* [GIVEN TEXT]:
In reality, it was Trump who was leaving all 16 of his competitors “out in the cold.”  Yet in spite of the historically unprecedented crowdedness of this field, Karl Rove continually told us that Trump had a “high floor and low ceiling” of support. He also predicted that the nominee would be Jeb Bush, Scott Walker, or Marco Rubio.  These three candidates constituted the “top tier.”  The third tier was comprised of those candidates “who are unlikely to break through.”

As for Trump, Rove dismissed him as a “complete idiot.”    

Former movie critic and talk radio host Michael Medved charged Trump with being a narcissist.  His presidential campaign is “entirely about one man and his brash personality, and has nothing to do with needed conservative reforms.” Medved drew this conclusion, it’s important to note, from the fact that, in the first GOP debate, Trump “said he couldn’t commit to support the ultimate nominee, and refused to rule out a third party run.”


This refusal, Medved asserts, gives rise to the inescapable question: “If he [Trump] really cares about the conservative principles he now espouses, why wouldn’t he promise to support the Republican nominee?”  

Given that he’s a NeverTrumper, Medved stands condemned by the measure by which he gauged Trump’s conservatism, for it is now he who refuses to endorse “the ultimate nominee.”

Redstate editor and Fox News contributor Erik Erikson wrote of Trump one year ago that he and his “advisers…directly did himself a disservice by playing for bombast and not statesman.”  Trump, he explained, “will not be a winner,” but “a spoiler.”

Trump “won’t get the nomination,” Erikson maintained.  

In August of 2015, Glenn Beck promised that Trump could never win the general election.  He also said at one and the same moment that “research” suggests that Trump may have already reached his “ceiling” of support (remember, this is shortly after the first debate when there were still a total of 17 candidates in the race).

* [DATA LISTING]:
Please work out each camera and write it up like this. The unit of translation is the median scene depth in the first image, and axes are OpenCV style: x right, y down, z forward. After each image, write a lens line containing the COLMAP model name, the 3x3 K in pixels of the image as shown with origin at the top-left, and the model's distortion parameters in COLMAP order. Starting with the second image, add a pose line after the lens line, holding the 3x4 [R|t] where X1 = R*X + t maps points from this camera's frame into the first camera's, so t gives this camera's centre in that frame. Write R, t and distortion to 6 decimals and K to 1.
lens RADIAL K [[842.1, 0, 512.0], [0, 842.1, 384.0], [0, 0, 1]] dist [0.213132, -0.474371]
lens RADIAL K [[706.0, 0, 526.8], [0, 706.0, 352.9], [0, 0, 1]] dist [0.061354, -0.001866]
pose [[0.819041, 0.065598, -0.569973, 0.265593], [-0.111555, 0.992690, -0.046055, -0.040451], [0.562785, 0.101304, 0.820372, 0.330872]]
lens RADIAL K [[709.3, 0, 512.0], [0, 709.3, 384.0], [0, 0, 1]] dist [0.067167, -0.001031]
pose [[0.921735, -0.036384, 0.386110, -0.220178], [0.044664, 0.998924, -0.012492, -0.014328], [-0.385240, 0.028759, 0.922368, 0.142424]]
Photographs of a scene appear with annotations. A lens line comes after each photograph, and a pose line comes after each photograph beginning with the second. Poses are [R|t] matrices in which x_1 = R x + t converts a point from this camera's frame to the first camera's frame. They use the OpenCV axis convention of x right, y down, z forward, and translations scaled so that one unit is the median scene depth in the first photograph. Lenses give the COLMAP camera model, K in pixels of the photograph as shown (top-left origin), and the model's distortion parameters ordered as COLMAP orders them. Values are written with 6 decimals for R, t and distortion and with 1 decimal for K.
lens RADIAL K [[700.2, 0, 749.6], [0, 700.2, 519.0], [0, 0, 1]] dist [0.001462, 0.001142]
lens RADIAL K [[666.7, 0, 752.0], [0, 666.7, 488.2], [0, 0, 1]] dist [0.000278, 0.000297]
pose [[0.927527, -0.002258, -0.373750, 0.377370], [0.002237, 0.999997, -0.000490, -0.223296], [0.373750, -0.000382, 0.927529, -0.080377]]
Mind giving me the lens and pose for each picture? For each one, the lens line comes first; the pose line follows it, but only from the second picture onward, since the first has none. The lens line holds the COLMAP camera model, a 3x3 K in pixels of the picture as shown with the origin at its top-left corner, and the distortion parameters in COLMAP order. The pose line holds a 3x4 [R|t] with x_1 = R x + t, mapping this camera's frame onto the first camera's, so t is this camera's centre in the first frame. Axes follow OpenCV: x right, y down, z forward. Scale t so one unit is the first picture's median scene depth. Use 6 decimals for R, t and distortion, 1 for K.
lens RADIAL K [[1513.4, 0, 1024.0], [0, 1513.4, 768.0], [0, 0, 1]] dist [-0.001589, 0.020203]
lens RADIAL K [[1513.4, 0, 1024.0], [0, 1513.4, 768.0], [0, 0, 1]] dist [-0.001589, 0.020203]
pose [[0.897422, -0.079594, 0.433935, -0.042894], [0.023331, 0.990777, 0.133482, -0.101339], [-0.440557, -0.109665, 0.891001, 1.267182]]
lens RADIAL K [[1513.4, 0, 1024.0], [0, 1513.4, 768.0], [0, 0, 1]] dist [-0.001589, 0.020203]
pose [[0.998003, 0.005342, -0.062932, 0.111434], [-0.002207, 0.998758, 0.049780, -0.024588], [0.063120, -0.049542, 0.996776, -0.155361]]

* [PROBLEMS AND TASKS]:
1. Name every commentator whose remarks about Trump are quoted in the text on Trump's early critics.
2. Continue the text on pundits' early judgments of Trump from its last sentence.

* [LIST OF ANSWERS]:
1. Karl Rove, Michael Medved, Erik Erikson, Glenn Beck

2.
In January of 2015, just five months before Trump declared his candidacy, Jonah Goldberg rejected a comparison that had been wrought between Sarah Palin and Trump. Unlike the former, Goldberg explained, Trump “has a long record of clownishly pretending he’s going to run for president [.]” That “people take him seriously,” Goldberg remarked, “drives me crazy,” for Trump is “a bane of humanity.”


Last summer, Goldberg conceded that Trump was “entertaining.”  He also assured those who would listen to him that the “GOP’s Trump problem will eventually melt away.”  In another article, Goldberg dogmatically declared: “He has no chance of becoming president, but he has the huge potential to deny his alleged party a White House victory in 2016.” Trump, Goldberg told us, will likely “find an excuse to retreat” from the GOP race.  But by then the damage would have been done.

Of course, it is now Goldberg and company, in their refusal to back their party’s nominee, who are doing all that they can to deny their “alleged” party a White House victory.

Shortly before the Iowa caucuses, Bill Kristol said that if Trump lost (which he did, by one delegate, to Ted Cruz), then the Trump “mystique disappears” and he becomes “just another candidate [.]”  Even at this point in time, Kristol openly entertained the prospect of supporting a third party candidate, though he admitted to being only “semi-serious” about it, for “I don’t think that Trump will be the nominee [.]”

In July of 2015, Rich Lowry was jubilant.  He blogged: “Yes, Iowa, We Have a Frontrunner.”  For Lowry, this frontrunner’s name was Scott Walker.  And Commentary’s Peter Wehner confidently wrote at the same time that Trump’s remarks concerning John McCain’s having been captured in Vietnam marked “the moment it all blew apart for The Donald.”  At this critical moment, Wehner told us, Trump’s campaign became “toast.”  


The experts, the Trump candidacy has shown, are nothing of the kind.  Either they are really that incompetent at making predictions or, which is at least as likely, they were actually trying to determine, rather than forecast, Trump’s demise.

Things haven’t changed.  But the NeverTrumpers should exercise caution, for whether they succeed or not in sabotaging Trump’s electoral prospects, the millions who back him may eventually form a “Never” movement of their own—a NeverGOP.